En todos los años que asistí a la Escuela Dominical de Ciencia Cristiana, siempre me había encantado la historia de Samuel. Cuando él era niño, escuchó una voz llamándole por su nombre en la noche. Pensó que era Eli, el sacerdote con el que vivía, así que se levantó, fue a verlo y le preguntó qué quería. Eli le dijo que no lo había llamado y que volviera a la cama. Volvió a pasar. Y luego otra vez. Finalmente, Eli se dio cuenta de que debía ser Dios quien le hablaba a Samuel, y le dijo a Samuel que respondiera diciendo: “Habla, Señor, que tu siervo escucha” (1 Samuel 3:9, LBLA). Samuel así lo hizo —y era, de hecho, Dios.
Pensé que las palabras de la Biblia eran hermosas, pero me parecían remotas. No eran palabras que yo usaría, y parecían extrañas y de una época diferente. Me pregunté: Si Dios alguna vez me hablara, ¿qué me diría? ¿Y sería de la forma en que habló en la Biblia?
Comencé a escuchar a Dios.
Mi primera experiencia de escuchar a Dios llegó una mañana cuando conducía a la escuela. Tenía un examen muy importante ese día, uno que me preocupaba. Había hecho todo el trabajo de preparación, pero estaba muy ansiosa por la prueba. Me encontré orando y pidiendo ayuda a Dios. En ese momento, noté la matrícula en el auto frente a mí. Decía, simplemente, CONFIANZA. Me empecé a reír y todas las preocupaciones se desvanecieron. Llegué al colegio, hice el examen y todo estuvo bien.
Seguí pensando en el hecho de que, como escribió Mary Baker Eddy en Ciencia y Salud con la Llave de las Escrituras, “la intercomunicación es siempre de Dios hacia Su idea, el hombre” (pág. 284). Sabía que cuando oro, o cuando me quedo quieta y escucho a Dios, las respuestas llegan a través de una sensación de paz o consuelo. Pero estaba aprendiendo que Dios se comunica de muchas formas, ¡incluyendo las matrículas! Solo tenemos que prestar atención.
En otra ocasión, estaba otra vez en el auto, llorando porque los problemas con mi novio me partían el corazón. “Dios, tienes que ayudarme”, sollozaba. Estaba sumamente acongojada. De repente, una voz muy fuerte dijo: “¡Ya basta! Tú eres Mía y todo está bien”.

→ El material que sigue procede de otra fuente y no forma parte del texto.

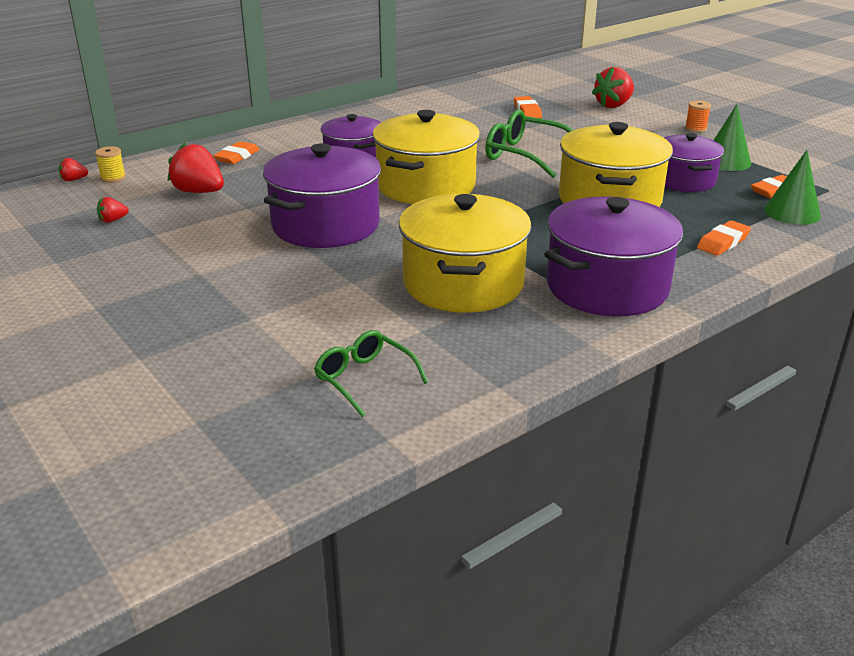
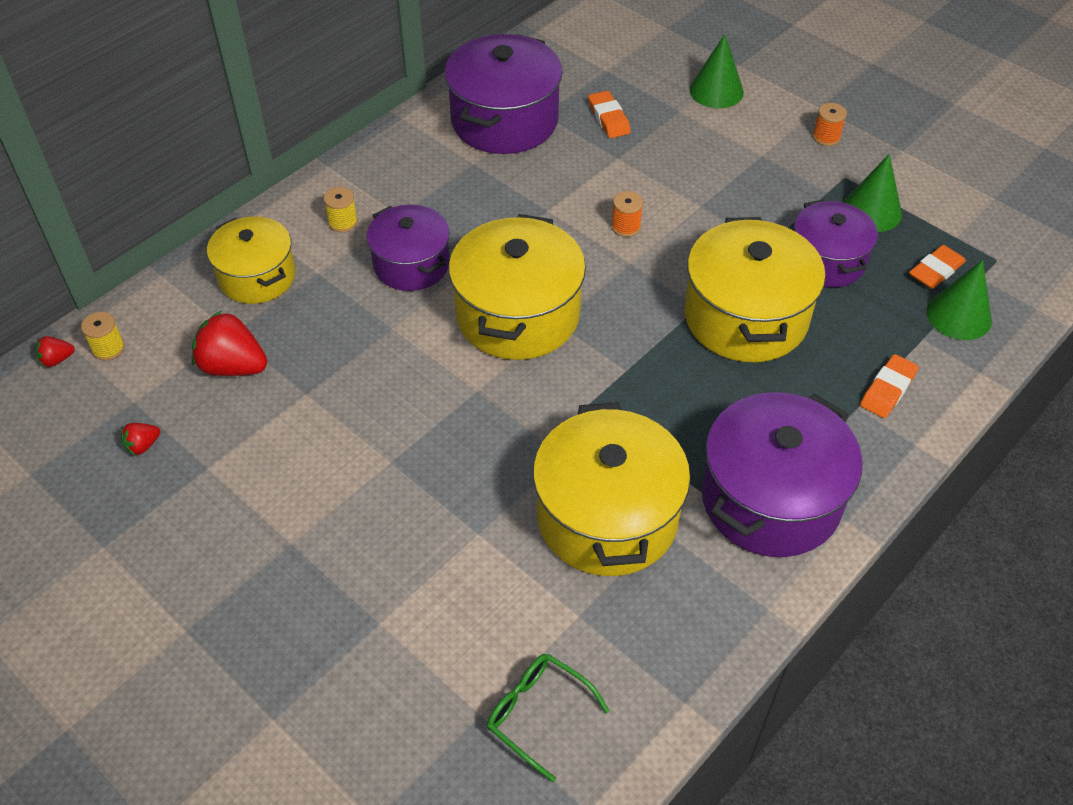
camera: 10 degrees left, 20 degrees up
(237, 157) = (257, 277): orange eraser -> yellow pot
(311, 139) = (343, 222): none -> yellow spool
(325, 225) = (415, 419): purple pot -> purple pot (504, 120)
(525, 155) = (626, 226): green glasses -> orange spool
(613, 105) = (716, 91): red strawberry -> green cone

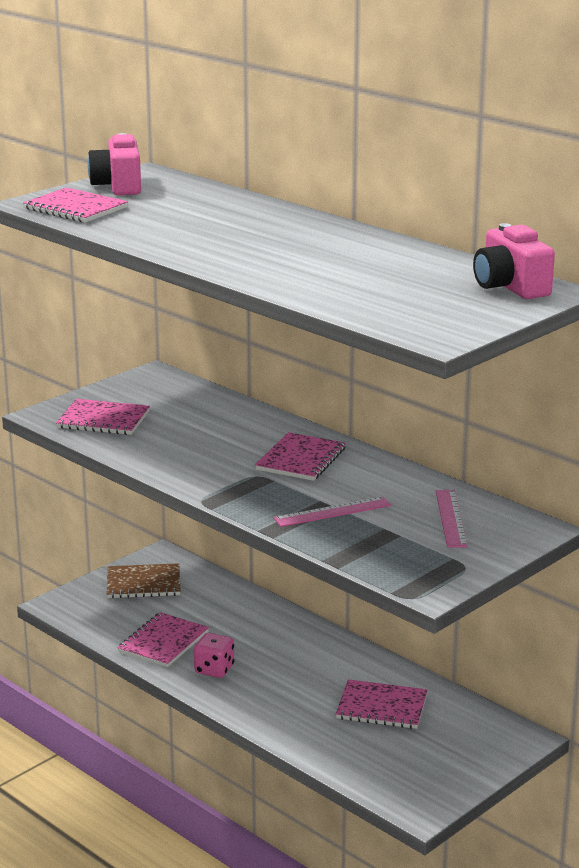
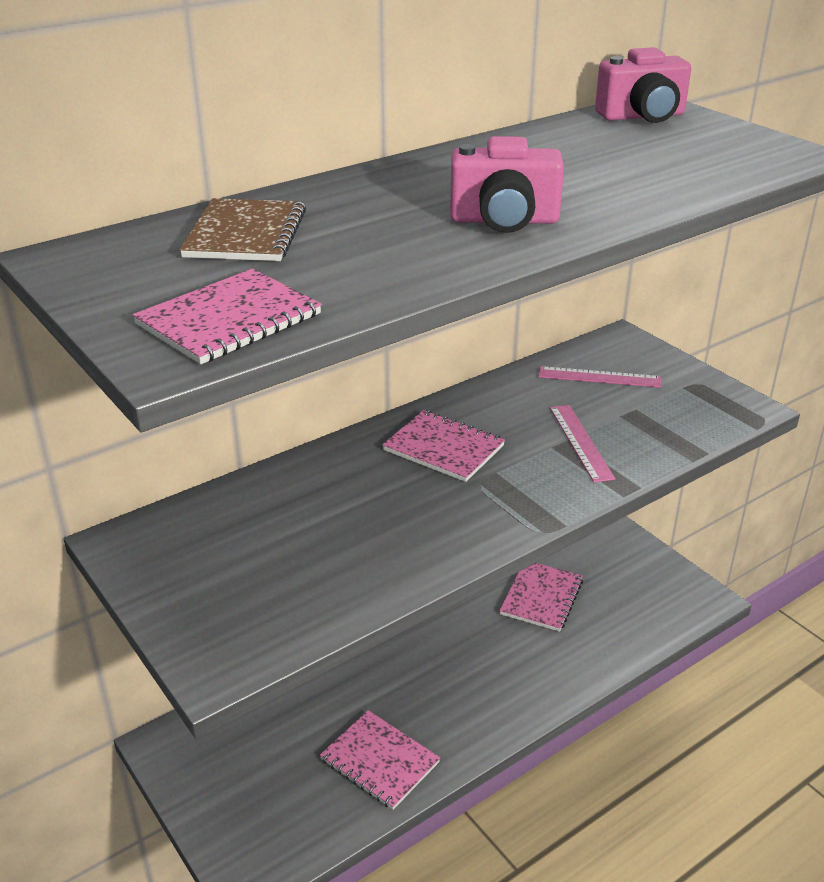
camera: 80 degrees left, 10 degrees up
(103, 419) = (263, 603): pink notebook -> none
(118, 186) = (125, 281): pink camera -> pink camera (504, 221)
(143, 583) = (228, 770): brown notebook -> brown notebook (245, 234)
(214, 669) = (451, 718): pink dice -> none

¿De dónde había venido eso? Todas las ventanillas del coche estaban cerradas. Revisé la radio. Estaba apagada. Fue entonces cuando me di cuenta de que realmente había oído a Dios hablarme—¡en voz alta! Me eché a reír. En ese momento, realmente sentí el cuidado, el amor y la presencia de Dios. Tanto fue así que ahí se acabaron todas mis lágrimas.
Un año después estaba en mi habitación en casa trabajando en las solicitudes para la universidad. Era realmente estresante, y estaba confundida sobre a dónde solicitar y qué hacer. Me volví a Dios, y esta vez escuché una voz que me preguntaba claramente: “¿Realmente quieres Mi trabajo? ¿En serio?”.
Me di cuenta de que estaba tratando de usar a Dios para asegurarme de que mis planes funcionaran como yo quería en vez de pedirle que me mostrara cuál era Su camino para mí.
Nuevamente, busqué la fuente de la voz. Ventanas cerradas. No había radio encendida. Nadie más en la casa. Y de nuevo, me reí. No, no quería el trabajo de Dios, y pude ver que no lo necesitaba. Dios —la inteligencia infinita y el Amor— estaba dirigiendo mi camino con mucho cuidado. Mi único trabajo era seguir por él.
Después de eso, maravillosas oportunidades se abrieron para mí, y fueron mejores que cualquier cosa que pudiera haber planeado.
Me alegró mucho saber que Dios tiene un gran sentido del humor y nos habla de una manera que podemos entender, sin importar el idioma que hablemos o la época en la que vivamos. Lo único que necesitamos hacer es escuchar. Al igual que Samuel.